Uniforms foster a sense of solidarity among students. They place all students on an equal footing, discouraging any sense of superiority or inferiority that may arise amongst pupils.

Soham Pathak

La Martiniere For Boys, Calcutta

Stops discrimination

There is nothing wrong with college students wearing uniforms. It stops discrimination and making fun of students who cannot afford new clothes frequently. There are many students who come from a marginalised section of society and they would rather utilise what little money they have for better purposes than buying clothes. Also, clothes cannot measure intellect.

Aamirah Khurram

Loreto Day School, Elliot Road, Calcutta

Sense of pride

A uniform teaches a student how to present himself or herself.

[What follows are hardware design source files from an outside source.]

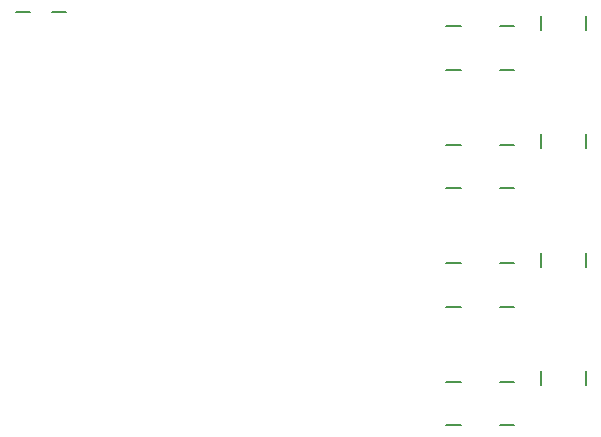
<source format=gbo>
G04 Layer_Color=32896*
%FSLAX25Y25*%
%MOIN*%
G70*
G01*
G75*
%ADD23C,0.00787*%
D23*
X28338Y-28800D02*
X33062D01*
X16238Y-28700D02*
X20962D01*
X159902Y-166630D02*
X164626D01*
X159902Y-152063D02*
X164626D01*
X177618Y-166630D02*
X182343D01*
X177618Y-152063D02*
X182343D01*
X191398Y-153244D02*
Y-148520D01*
X206358Y-153244D02*
Y-148520D01*
X159902Y-112563D02*
X164626D01*
X206358Y-113744D02*
Y-109020D01*
X177618Y-127130D02*
X182343D01*
X177618Y-112563D02*
X182343D01*
X191398Y-113744D02*
Y-109020D01*
X159902Y-127130D02*
X164626D01*
X159902Y-73063D02*
X164626D01*
X206358Y-74244D02*
Y-69520D01*
X177618Y-87630D02*
X182343D01*
X177618Y-73063D02*
X182343D01*
X191398Y-74244D02*
Y-69520D01*
X159902Y-87630D02*
X164626D01*
X159902Y-33563D02*
X164626D01*
X206358Y-34744D02*
Y-30020D01*
X177618Y-48130D02*
X182343D01*
X177618Y-33563D02*
X182343D01*
X191398Y-34744D02*
Y-30020D01*
X159902Y-48130D02*
X164626D01*
M02*

</source>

It also creates a feeling of pride, togetherness and decency. That, in turn, reduces bunking classes. Since a uniform makes you stand out in the crowd, it offers a measure of protection too against human trafficking.

Uma Roy

Shri Shikshayatan School, Calcutta

NO

No good reason

The purpose of going to college or university is to pursue knowledge; a uniform doesn’t enhance learning. Neither does it improve discipline or decency. Those old enough to attend college are also mature enough to know what to wear. Last but not the least, costly uniforms are often unaffordable for students from impoverished families.

Suhita Saha

Aditya Academy Senior Secondary, Calcutta

Commercialisation

Uniforms in institutions of higher learning is an offshoot of commercialisation of the sector, enabling institutions to make money off the students. Moreover, the uniforms are often poorly designed and made from cheap materials, making students uncomfortable and diverting their attention from studies. Forcing a student to wear an unimaginative uniform stifles freedom of expression and choice, and has no place on a college campus.